*** Materials provided Section Begins ***
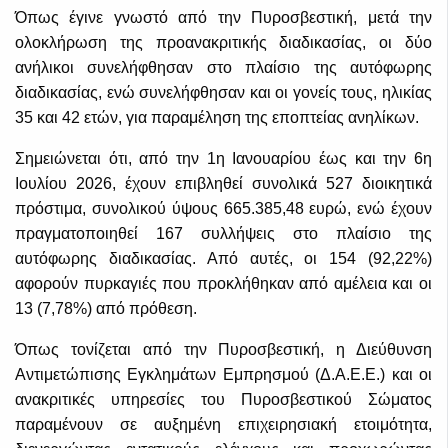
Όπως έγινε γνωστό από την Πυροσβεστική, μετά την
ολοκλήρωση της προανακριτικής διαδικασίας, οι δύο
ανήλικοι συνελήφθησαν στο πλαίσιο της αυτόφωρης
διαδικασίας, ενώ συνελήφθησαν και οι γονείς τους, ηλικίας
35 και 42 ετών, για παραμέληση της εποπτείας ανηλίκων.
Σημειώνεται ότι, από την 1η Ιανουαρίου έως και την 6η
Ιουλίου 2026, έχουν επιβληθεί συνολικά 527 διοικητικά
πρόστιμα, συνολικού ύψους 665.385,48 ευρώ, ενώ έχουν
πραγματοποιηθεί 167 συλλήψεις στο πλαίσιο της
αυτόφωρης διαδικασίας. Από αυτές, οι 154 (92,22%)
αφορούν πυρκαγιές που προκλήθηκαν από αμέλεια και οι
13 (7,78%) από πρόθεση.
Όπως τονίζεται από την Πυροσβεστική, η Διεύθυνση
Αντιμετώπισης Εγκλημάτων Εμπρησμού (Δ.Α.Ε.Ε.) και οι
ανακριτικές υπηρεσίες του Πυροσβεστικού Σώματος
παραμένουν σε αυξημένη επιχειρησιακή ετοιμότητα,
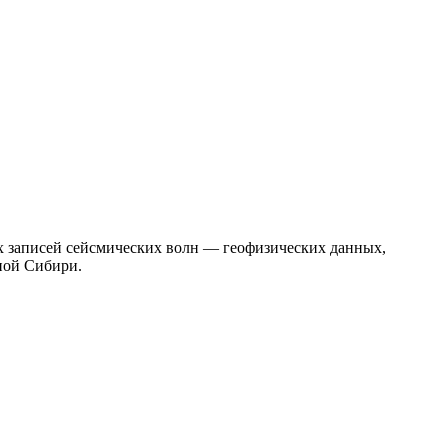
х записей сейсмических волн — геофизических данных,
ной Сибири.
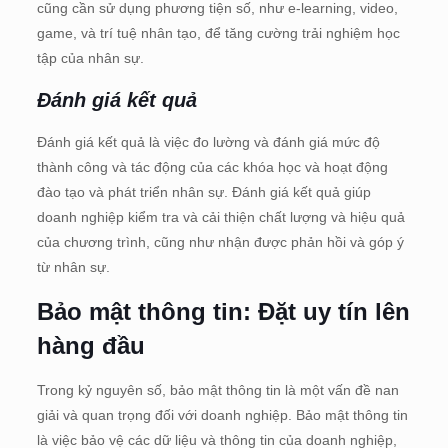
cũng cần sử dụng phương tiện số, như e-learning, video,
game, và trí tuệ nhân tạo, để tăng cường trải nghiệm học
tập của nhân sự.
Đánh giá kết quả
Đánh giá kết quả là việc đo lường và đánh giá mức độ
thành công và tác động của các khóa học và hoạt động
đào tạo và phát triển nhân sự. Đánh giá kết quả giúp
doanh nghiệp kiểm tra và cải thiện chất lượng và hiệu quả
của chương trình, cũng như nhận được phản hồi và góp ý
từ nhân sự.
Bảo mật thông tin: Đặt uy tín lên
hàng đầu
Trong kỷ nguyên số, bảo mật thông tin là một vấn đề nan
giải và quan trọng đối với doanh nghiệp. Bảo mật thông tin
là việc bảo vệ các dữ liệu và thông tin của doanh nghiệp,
*** Materials provided Section Ends ***
*** Materials provided Section Begins ***
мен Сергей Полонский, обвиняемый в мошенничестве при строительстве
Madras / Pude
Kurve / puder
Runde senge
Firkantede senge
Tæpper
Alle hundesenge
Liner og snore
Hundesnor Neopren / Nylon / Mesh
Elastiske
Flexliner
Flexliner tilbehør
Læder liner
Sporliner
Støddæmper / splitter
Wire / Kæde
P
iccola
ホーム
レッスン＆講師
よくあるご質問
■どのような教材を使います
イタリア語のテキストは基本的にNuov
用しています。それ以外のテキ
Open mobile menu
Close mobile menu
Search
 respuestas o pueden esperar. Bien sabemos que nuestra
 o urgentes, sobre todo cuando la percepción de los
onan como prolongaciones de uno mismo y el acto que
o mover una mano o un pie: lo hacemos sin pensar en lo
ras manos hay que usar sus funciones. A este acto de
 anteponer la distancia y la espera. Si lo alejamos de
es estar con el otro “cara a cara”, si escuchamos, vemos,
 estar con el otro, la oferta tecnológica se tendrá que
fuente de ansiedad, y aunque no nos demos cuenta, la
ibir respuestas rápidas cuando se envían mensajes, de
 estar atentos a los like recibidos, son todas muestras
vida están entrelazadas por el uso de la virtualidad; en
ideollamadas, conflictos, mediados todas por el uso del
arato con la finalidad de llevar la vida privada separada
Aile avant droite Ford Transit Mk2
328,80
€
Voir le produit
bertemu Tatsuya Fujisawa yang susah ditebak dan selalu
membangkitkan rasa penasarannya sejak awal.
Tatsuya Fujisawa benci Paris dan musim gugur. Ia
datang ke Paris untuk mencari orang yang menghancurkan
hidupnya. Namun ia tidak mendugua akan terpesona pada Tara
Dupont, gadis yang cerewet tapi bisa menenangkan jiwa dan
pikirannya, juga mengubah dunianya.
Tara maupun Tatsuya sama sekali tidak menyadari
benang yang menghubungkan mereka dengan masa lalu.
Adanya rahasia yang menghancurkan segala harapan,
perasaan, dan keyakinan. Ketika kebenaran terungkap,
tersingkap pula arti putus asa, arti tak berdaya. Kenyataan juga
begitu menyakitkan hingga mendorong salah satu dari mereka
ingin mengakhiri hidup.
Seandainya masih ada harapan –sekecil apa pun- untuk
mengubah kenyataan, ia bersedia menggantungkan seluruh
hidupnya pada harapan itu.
*** Materials provided Section Ends ***
What the task asks>
Count the lines in the records above that contain "συνελήφθησαν", please, and give the number without any other words.

Answer space>
2